**What is being asked**
Copy each line of the material beneath that holds the word "Relevance".

**Recorded data**
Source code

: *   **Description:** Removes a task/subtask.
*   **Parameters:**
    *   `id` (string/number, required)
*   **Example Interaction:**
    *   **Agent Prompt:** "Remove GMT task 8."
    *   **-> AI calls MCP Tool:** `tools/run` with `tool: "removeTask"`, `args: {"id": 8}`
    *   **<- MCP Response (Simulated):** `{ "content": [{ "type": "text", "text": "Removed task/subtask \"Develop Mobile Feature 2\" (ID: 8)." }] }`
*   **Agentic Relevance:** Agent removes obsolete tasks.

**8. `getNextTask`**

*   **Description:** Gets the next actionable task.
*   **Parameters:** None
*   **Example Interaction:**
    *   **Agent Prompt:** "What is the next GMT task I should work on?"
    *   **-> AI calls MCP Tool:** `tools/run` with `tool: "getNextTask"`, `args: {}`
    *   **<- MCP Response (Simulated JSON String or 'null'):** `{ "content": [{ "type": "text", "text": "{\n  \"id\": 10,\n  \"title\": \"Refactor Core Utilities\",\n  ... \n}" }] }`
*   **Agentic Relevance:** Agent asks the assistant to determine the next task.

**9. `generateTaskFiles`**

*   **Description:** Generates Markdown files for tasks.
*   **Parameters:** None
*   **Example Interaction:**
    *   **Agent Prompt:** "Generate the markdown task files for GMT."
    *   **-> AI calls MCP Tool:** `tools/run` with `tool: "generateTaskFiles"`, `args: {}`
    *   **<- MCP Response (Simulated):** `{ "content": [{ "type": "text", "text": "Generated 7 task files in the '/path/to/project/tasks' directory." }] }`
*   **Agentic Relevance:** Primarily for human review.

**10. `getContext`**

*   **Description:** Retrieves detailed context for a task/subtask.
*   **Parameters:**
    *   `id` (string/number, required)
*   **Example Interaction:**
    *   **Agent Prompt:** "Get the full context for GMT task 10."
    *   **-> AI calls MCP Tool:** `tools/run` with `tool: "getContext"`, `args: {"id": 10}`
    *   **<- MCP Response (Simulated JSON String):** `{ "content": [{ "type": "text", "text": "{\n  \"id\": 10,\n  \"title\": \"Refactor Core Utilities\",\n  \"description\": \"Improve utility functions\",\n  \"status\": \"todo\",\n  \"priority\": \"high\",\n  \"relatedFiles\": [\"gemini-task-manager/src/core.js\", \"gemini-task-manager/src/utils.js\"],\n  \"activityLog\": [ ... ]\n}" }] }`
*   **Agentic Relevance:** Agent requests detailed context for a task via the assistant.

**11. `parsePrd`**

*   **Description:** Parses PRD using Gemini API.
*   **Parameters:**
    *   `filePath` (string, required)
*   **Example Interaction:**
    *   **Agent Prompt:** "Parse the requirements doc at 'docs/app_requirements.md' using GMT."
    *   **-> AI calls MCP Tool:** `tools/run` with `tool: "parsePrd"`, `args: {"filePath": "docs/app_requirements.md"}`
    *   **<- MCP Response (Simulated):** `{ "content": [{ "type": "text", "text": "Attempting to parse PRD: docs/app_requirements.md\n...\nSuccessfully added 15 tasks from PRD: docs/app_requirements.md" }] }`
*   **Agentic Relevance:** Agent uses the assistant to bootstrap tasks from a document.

**Solved problem**
*   **Agentic Relevance:** Agent removes obsolete tasks.
*   **Agentic Relevance:** Agent asks the assistant to determine the next task.
*   **Agentic Relevance:** Primarily for human review.
*   **Agentic Relevance:** Agent requests detailed context for a task via the assistant.
*   **Agentic Relevance:** Agent uses the assistant to bootstrap tasks from a document.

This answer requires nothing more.